The coreopsis flower is also called tickseed or pot of gold and is a member of the Asteraceae family. This wonderful perennial flower may be just what you need if you’re actually looking for lasting summer color after most perennial flowers fade from the garden. Caring for coreopsis flower is very easy. When you’ve actually learned how to grow coreopsis flowers, you’ll really appreciate their sunny blooms throughout the gardening season. The Coreopsis flowers may be annual or perennial and they also come in a variety of heights. The blooms of growing coreopsis flowers are also similar to those of the daisy. The colors of petals include pink, red, yellow, and white, there are many with dark brown or maroon centers, which makes an interesting contrast to the petals. The Coreopsis flowers are native to the United States and thirty-three species are known and listed by the Natural Resources Conservation Service of USDA on their website’s plant database. The Coreopsis flower is the state wildflower of Florida, but a lot of the varieties are hardy up to USDA plant hardiness zone four.
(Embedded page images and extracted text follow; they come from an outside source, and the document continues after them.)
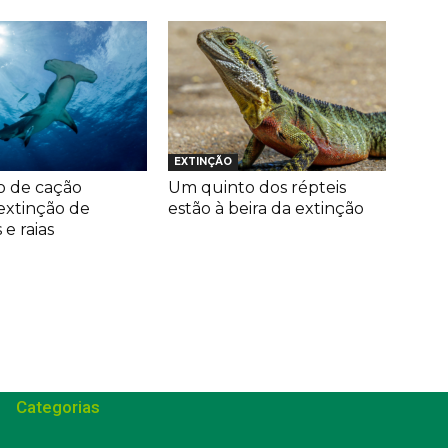
EXTINÇÃO
 de cação
Um quinto dos répteis
extinção de
estão à beira da extinção
e raias
Categorias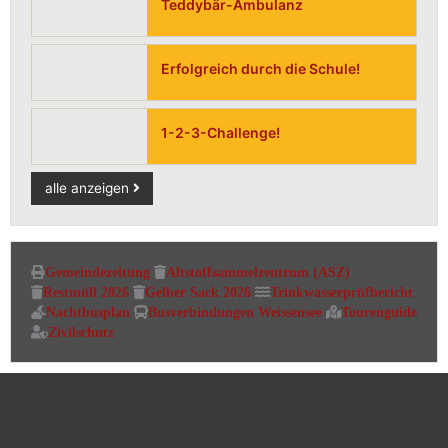
Teddybär-Ambulanz
Erfolgreich durch die Schule!
1-2-3-Challenge!
alle anzeigen
Gemeindezeitung
Altstoffsammelzentrum (ASZ)
Restmüll 2026
Gelber Sack 2026
Trinkwasserprüfbericht
Nachtbusplan
Busverbindungen Weissensee
Tourenguide
Zivilschutz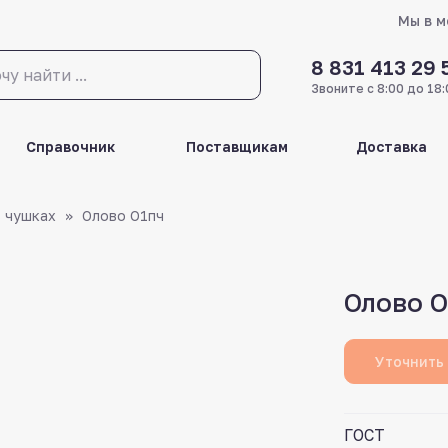
Мы в 
8 831 413 29 
Звоните с 8:00 до 18:
Справочник
Поставщикам
Доставка
в чушках
Олово О1пч
Олово О
Уточнить
ГОСТ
How to Grow Coreopsis from Seed

How to grow coreopsis is easy. Just simply plant the coreopsis seeds in a prepared area of un-amended soil in spring in a full sun location. The coreopsis seeds need light to germinate, so you need to cover lightly with soil or perlite or simply press the coreopsis seeds into moist soil. Keep the coreopsis seeds watered until germination, usually within twenty-one days. The care of coreopsis plants may include misting the seeds for moisture. Sowing plants in succession will allow for an abundance of growing coreopsis.


How to Care for Coreopsis

The care of coreopsis plants is simple once the flowers are established. You can deadhead spent blooms on the growing coreopsis plant often for the production of more flowers. Growing coreopsis plants may be cut back by one-third in late summer for a continued display of blooms. As with several native plants the coreopsis plant care is limited to occasional watering during extreme drought, along with the deadheading and trimming described above. The fertilization of growing coreopsis plant is not needed, and too much fertilizer can even limit flower production.